Research as a basis for professional archiving and open science
The research area of “research data management” focuses on the professional handling of data in an interdisciplinary manner. Specifically, it covers topics related to archiving practices – including data processing and provision within data infrastructures – as well as issues of data sharing and reuse in the context of open science and open data. In this field, it is essential to distinguish between the various types of research data used in the social sciences. For example, survey data and digital behavioral data present different challenges for data management, including preparation and documentation.

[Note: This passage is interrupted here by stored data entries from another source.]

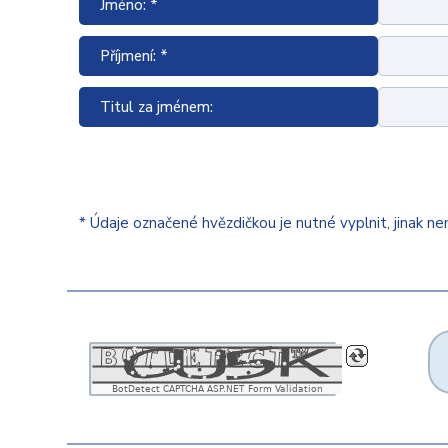
Jméno: *
Příjmení: *
Titul za jménem:
* Údaje označené hvězdičkou je nutné vyplnit, jinak n
BotDetect CAPTCHA ASP.NET Form Validation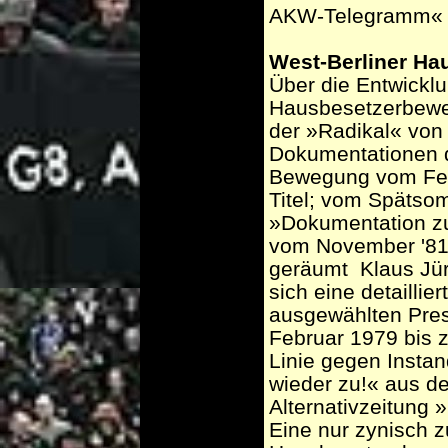
AKW-Telegramm« a
West-Berliner Ha
Über die Entwicklu
Hausbesetzerbewe
der »Radikal« von
Dokumentationen 
Bewegung vom Feb
Titel; vom Spätsom
»Dokumentation z
vom November '81 
geräumt ­ Klaus Jü
sich eine detaillie
ausgewählten Pre
Februar 1979 bis z
Linie gegen Instan
wieder zu!« aus d
Alternativzeitung
Eine nur zynisch 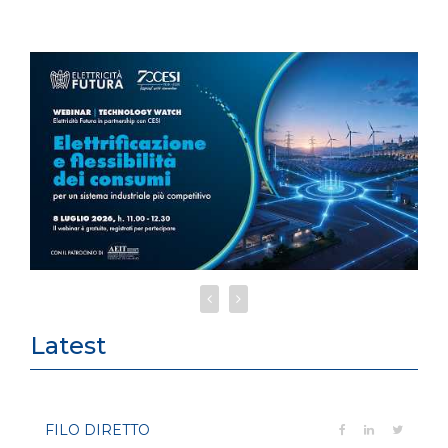
Latest
FILO DIRETTO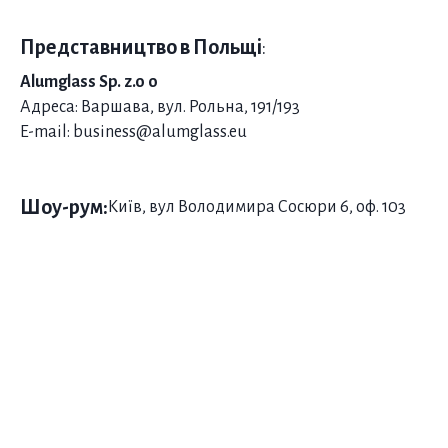
Представництво в Польщі
:
Alumglass Sp. z.o o
Адреса: Варшава, вул. Рольна, 191/193
E-mail: business@alumglass.eu
Шоу-рум:
Київ, вул Володимира Сосюри 6, оф. 103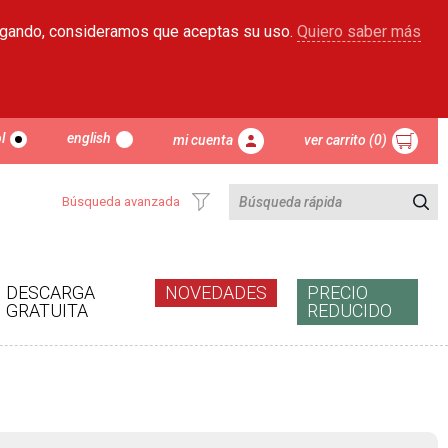
egando, consideramos que aceptas su uso.
Quiero saber más
l
english
mi cuenta
ver carrito (0)
Búsqueda avanzada
DESCARGA
NOVEDADES
PRECIO
GRATUITA
REDUCIDO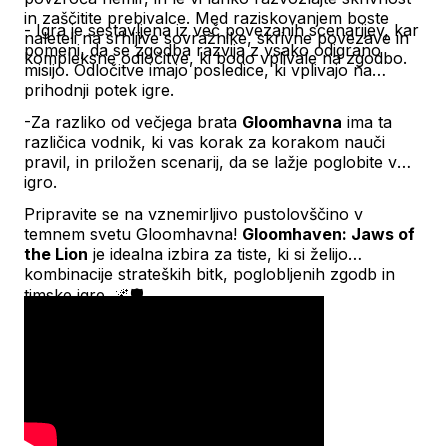
in zaščitite prebivalce. Med raziskovanjem boste
- Igra je sestavljena iz več povezanih scenarijev, kar
naleteli na srhljive sovražnike, skrivne povezave in
pomeni, da se zgodba razvija z vsako odigrano
kompleksne odločitve, ki bodo vplivale na zgodbo.
misijo. Odločitve imajo posledice, ki vplivajo na
prihodnji potek igre.
-Za razliko od večjega brata
Gloomhavna
ima ta
različica vodnik, ki vas korak za korakom nauči
pravil, in priložen scenarij, da se lažje poglobite v
igro.
Pripravite se na vznemirljivo pustolovščino v
temnem svetu Gloomhavna!
Gloomhaven: Jaws of
the Lion
je idealna izbira za tiste, ki si želijo
kombinacije strateških bitk, poglobljenih zgodb in
timske igre. 🌌🛡️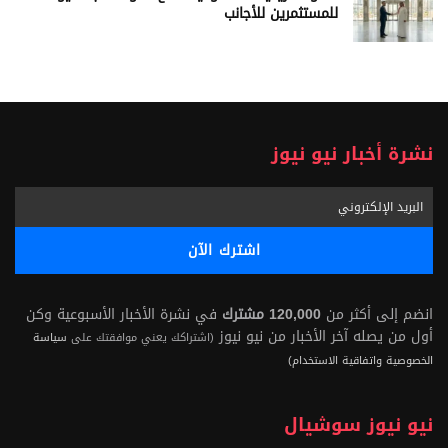
للمستثمرين للأجانب
نشرة أخبار نيو نيوز
انضم إلى أكثر من
120,000 مشترك
في نشرة الأخبار الأسبوعية وكن
أول من يصله آخر الأخبار من نيو نيوز
(اشتراكك يعني موافقتك على
سياسة
الخصوصية واتفاقية الاستخدام)
نيو نيوز سوشيال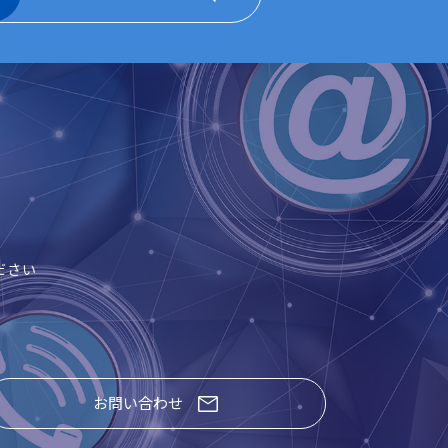
ださい
お問い合わせ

Legal aspects, research ethics, and data security are relevant across all subfields and for all data types. Challenges arise from, for example, the growing volume of individual-level data, some of which is sensitive, new data sources (such as from social media), new possibilities for linking datasets, and the question of how to offer such data securely yet in a user-friendly manner within increasingly interconnected research environments.
Given the large and growing collection of archived studies at GESIS, along with our services for data archiving and reuse, research in this area plays a key role in the expansion and development of related infrastructures. This field builds on insights from both applied and methodological social science research as well as from computational methods. It also provides numerous opportunities to explore issues of data quality – both at the level of individual datasets and entire data repositories, including concerns related to representativeness, trustworthiness, and usability.
Data Quality
Research data management processes are primarily focused on enhancing the quality of research data.

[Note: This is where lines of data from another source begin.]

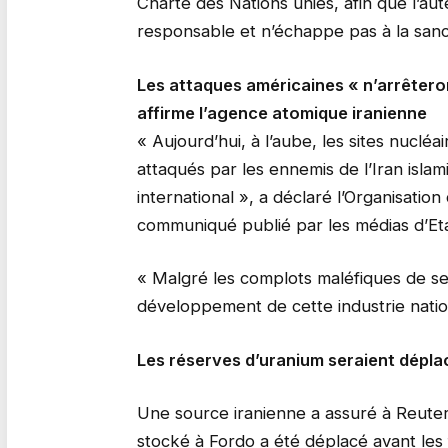
Charte des Nations unies, afin que l’au
responsable et n’échappe pas à la sanc
Les attaques américaines « n’arrêteron
affirme l’agence atomique iranienne
« Aujourd’hui, à l’aube, les sites nuclé
attaqués par les ennemis de l’Iran islam
international », a déclaré l’Organisatio
communiqué publié par les médias d’Eta
« Malgré les complots maléfiques de ses
développement de cette industrie nationa
Les réserves d’uranium seraient dépla
Une source iranienne a assuré à Reuters
stocké à Fordo a été déplacé avant les 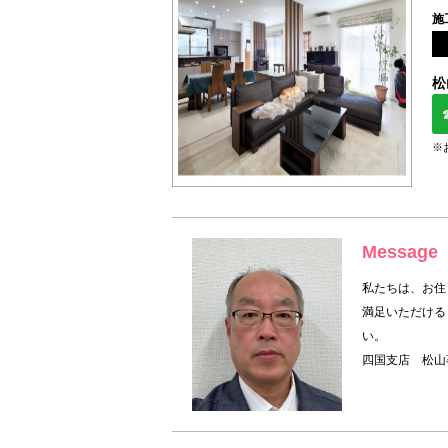
施
松
※
Message
私たちは、お住
満足いただける
い。
四国支店 松山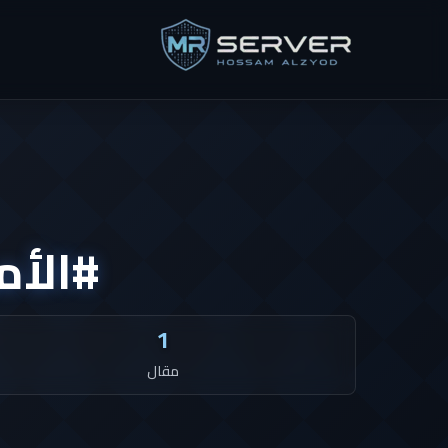
#الأ
1
مقال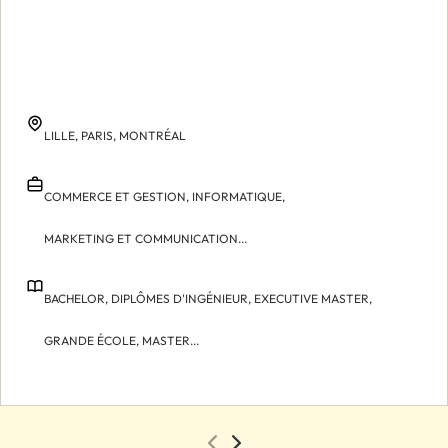
LILLE,
PARIS,
MONTRÉAL
COMMERCE ET GESTION,
INFORMATIQUE,
MARKETING ET COMMUNICATION...
BACHELOR,
DIPLÔMES D'INGÉNIEUR,
EXECUTIVE MASTER,
GRANDE ÉCOLE,
MASTER...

Through our work in this field, we contribute to a deeper understanding and further development of processes for the professional handling of research data. This includes, for example, quality assurance through long-term data availability, improvements in data documentation, and the advancement of secure and trustworthy data infrastructures.

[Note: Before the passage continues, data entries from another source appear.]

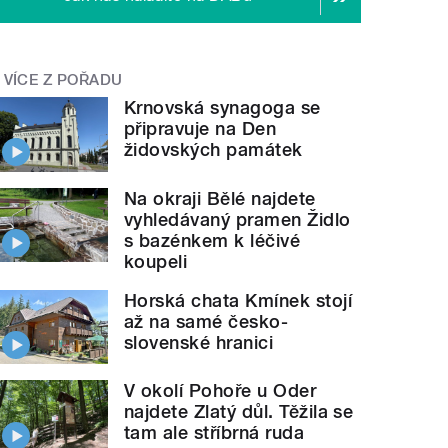
VÍCE Z POŘADU
Krnovská synagoga se
připravuje na Den
židovských památek
Na okraji Bělé najdete
vyhledávaný pramen Židlo
s bazénkem k léčivé
koupeli
Horská chata Kmínek stojí
až na samé česko-
slovenské hranici
V okolí Pohoře u Oder
najdete Zlatý důl. Těžila se
tam ale stříbrná ruda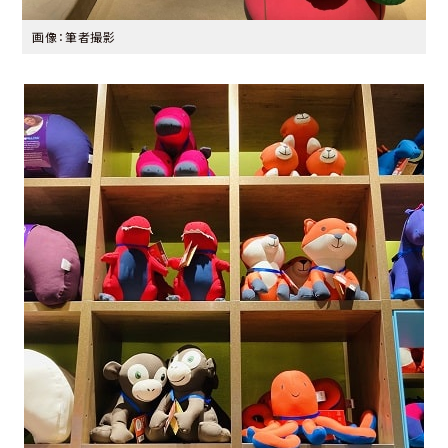
画像：筆者撮影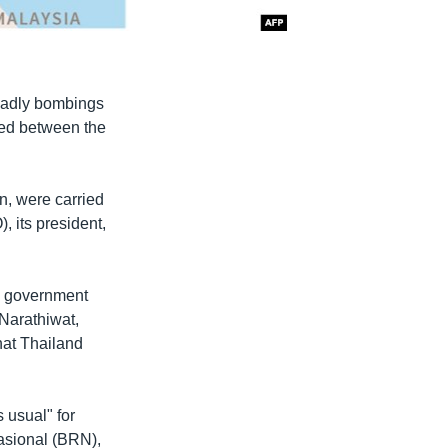
deadly bombings
eed between the
n, were carried
, its president,
he government
Narathiwat,
hat Thailand
 usual" for
asional (BRN),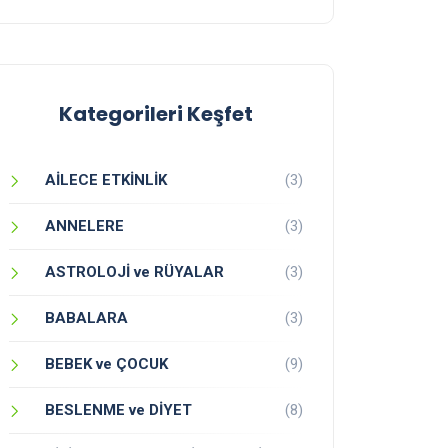
Kategorileri Keşfet
AİLECE ETKİNLİK
(3)
ANNELERE
(3)
ASTROLOJİ ve RÜYALAR
(3)
BABALARA
(3)
BEBEK ve ÇOCUK
(9)
BESLENME ve DİYET
(8)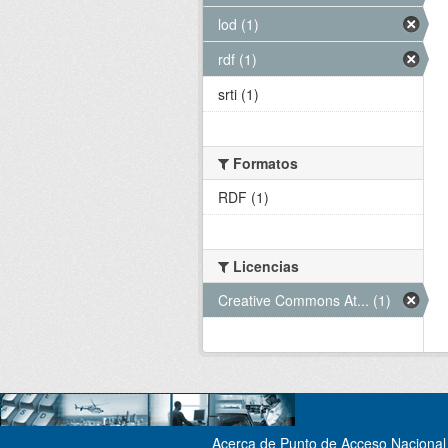
lod (1)
rdf (1)
srti (1)
Formatos
RDF (1)
Licencias
Creative Commons At... (1)
Acerca de Punto de Acceso Nacional 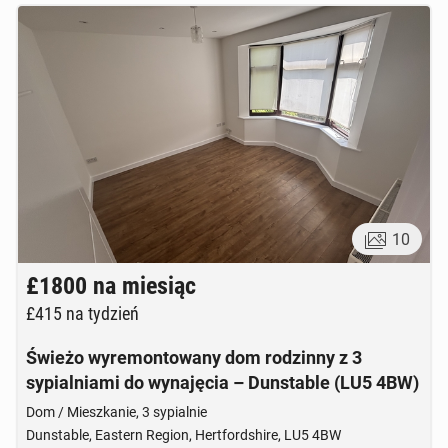
10
£1800
na miesiąc
£415
na tydzień
Świeżo wyremontowany dom rodzinny z 3
sypialniami do wynajęcia – Dunstable (LU5 4BW)
Dom / Mieszkanie, 3 sypialnie
Dunstable, Eastern Region, Hertfordshire, LU5 4BW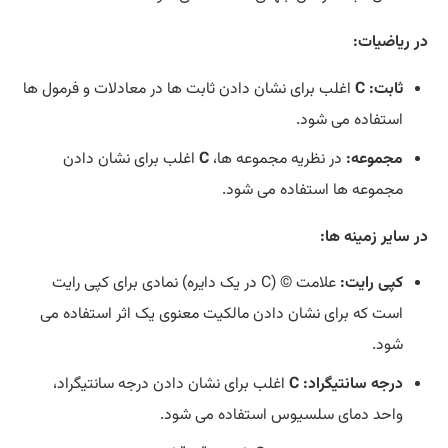
در ریاضیات:
ثابت:
C
اغلب برای نشان دادن ثابت ها در معادلات و فرمول ها
استفاده می شود.
مجموعه:
در نظریه مجموعه ها،
C
اغلب برای نشان دادن
مجموعه ها استفاده می شود.
در سایر زمینه ها:
کپی رایت:
علامت ©️ (C در یک دایره) نمادی برای کپی رایت
است که برای نشان دادن مالکیت معنوی یک اثر استفاده می
شود.
درجه سانتیگراد:
C
اغلب برای نشان دادن درجه سانتیگراد،
واحد دمای سلسیوس استفاده می شود.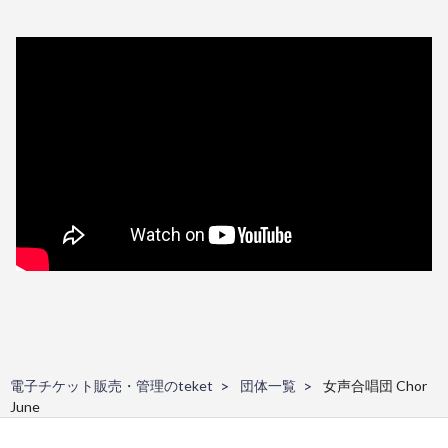
電子チケット販売・管理のteket
団体一覧
女声合唱団 Chor
June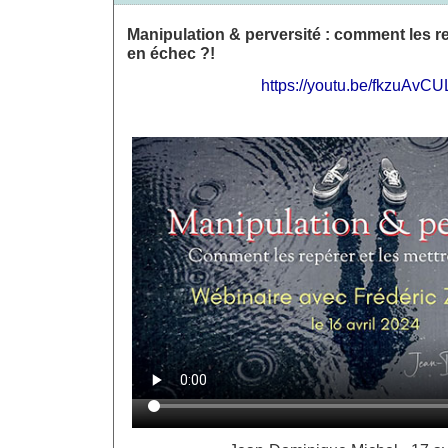
Manipulation & perversité : comment les re
en échec ?!
https://youtu.be/fkzuAvCU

The research area also addresses extrinsic data quality by emphasizing the (re)usability of existing data within the research community. Specifically, this involves the dimensions of the FAIR criteria (Findable, Accessible, Interoperable, Reusable).
Archiving practices
GESIS focuses on archiving practices, metadata standards, data linking, and trusted environments to enhance data quality, address legal and ethical challenges, and support interconnected research infrastructures in the social sciences.
Managing different types of data
Research focuses on managing diverse data types – especially digital behavioral data – by developing new approaches for archiving and ethics, while also advancing survey methods and exploring data linkages across sources.
Open Science, Reproducibility and FAIRness
This research examines data and code sharing in academia, focusing on motivations, barriers, and Open Science practices – aiming to enhance reproducibility, reusability, and alignment with FAIR principles.